PROBLEM DETAILS:
Lift out each line of the data that holds "Right".

TASK MATERIAL:

#####

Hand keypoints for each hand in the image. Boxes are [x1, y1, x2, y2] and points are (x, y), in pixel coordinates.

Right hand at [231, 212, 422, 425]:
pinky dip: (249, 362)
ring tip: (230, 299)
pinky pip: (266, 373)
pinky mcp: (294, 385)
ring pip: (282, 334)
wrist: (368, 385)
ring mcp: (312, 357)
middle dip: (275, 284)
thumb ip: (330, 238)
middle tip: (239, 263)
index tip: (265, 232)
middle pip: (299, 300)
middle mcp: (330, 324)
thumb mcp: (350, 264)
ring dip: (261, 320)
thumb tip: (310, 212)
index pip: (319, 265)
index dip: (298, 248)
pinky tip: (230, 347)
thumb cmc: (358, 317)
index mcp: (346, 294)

#####

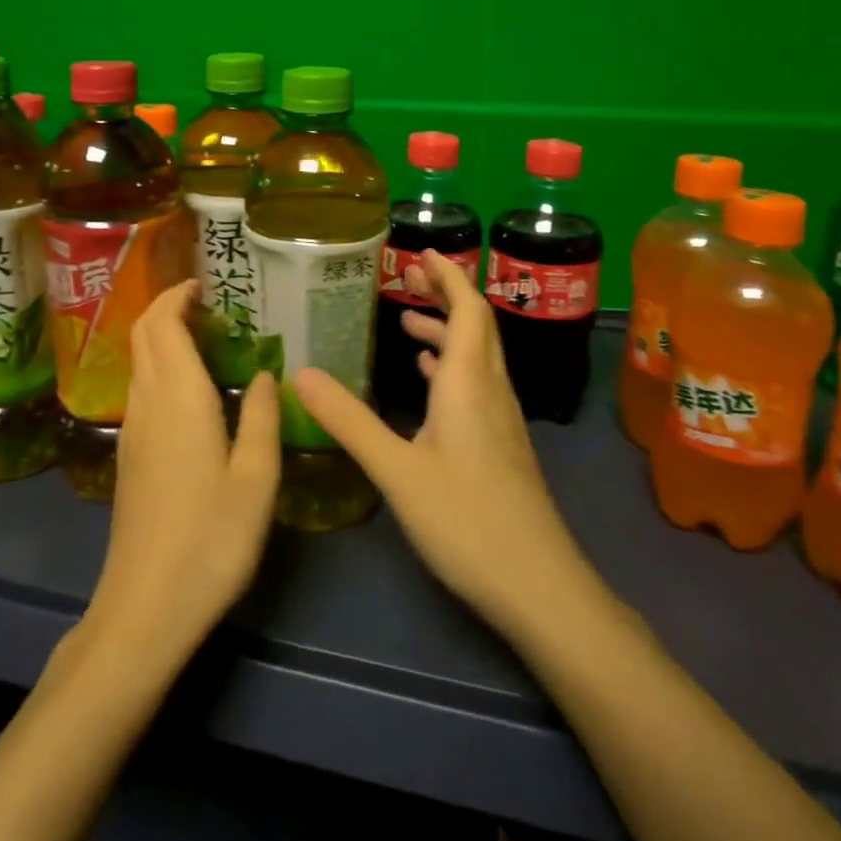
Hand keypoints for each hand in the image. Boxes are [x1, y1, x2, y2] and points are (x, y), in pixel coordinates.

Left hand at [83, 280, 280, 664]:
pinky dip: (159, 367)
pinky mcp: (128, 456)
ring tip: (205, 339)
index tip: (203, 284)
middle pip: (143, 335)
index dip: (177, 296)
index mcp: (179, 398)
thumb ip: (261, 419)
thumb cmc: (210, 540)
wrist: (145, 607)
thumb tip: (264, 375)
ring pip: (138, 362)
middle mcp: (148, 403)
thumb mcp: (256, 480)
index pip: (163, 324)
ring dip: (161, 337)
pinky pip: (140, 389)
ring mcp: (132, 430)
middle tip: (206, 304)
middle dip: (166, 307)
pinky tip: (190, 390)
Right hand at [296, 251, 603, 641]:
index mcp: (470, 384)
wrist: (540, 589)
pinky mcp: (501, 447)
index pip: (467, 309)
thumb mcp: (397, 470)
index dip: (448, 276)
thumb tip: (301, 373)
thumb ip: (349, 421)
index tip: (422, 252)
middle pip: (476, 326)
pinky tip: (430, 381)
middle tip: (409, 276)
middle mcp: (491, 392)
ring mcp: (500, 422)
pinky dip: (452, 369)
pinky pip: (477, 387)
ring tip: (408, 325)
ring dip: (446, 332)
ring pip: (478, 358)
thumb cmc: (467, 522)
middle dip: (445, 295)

#####

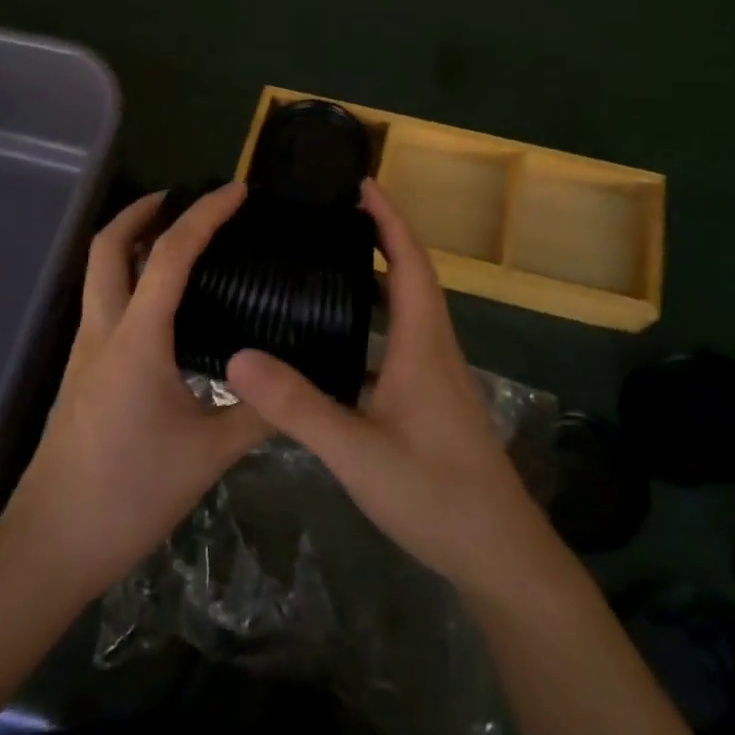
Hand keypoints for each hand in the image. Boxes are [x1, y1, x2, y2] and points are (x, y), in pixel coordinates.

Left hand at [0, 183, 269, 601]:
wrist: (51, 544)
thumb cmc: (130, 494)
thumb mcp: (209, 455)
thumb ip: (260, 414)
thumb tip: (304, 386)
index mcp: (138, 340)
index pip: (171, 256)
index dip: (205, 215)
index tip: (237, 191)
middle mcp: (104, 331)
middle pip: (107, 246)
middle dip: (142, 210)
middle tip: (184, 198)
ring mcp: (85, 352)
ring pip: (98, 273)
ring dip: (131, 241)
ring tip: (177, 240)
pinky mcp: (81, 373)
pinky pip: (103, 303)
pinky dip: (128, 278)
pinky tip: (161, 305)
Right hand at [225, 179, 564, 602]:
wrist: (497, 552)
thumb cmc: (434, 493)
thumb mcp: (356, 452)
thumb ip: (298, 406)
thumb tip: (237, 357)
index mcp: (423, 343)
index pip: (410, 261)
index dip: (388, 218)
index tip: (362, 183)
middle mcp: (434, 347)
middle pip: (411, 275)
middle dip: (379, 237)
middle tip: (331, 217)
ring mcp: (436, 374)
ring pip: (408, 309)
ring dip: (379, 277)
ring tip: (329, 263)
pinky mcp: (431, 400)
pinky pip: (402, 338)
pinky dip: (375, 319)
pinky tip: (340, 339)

#####

TASK OUTPUT:
Right hand at [231, 212, 422, 425]:
Right hand at [296, 251, 603, 641]:
Right hand at [225, 179, 564, 602]:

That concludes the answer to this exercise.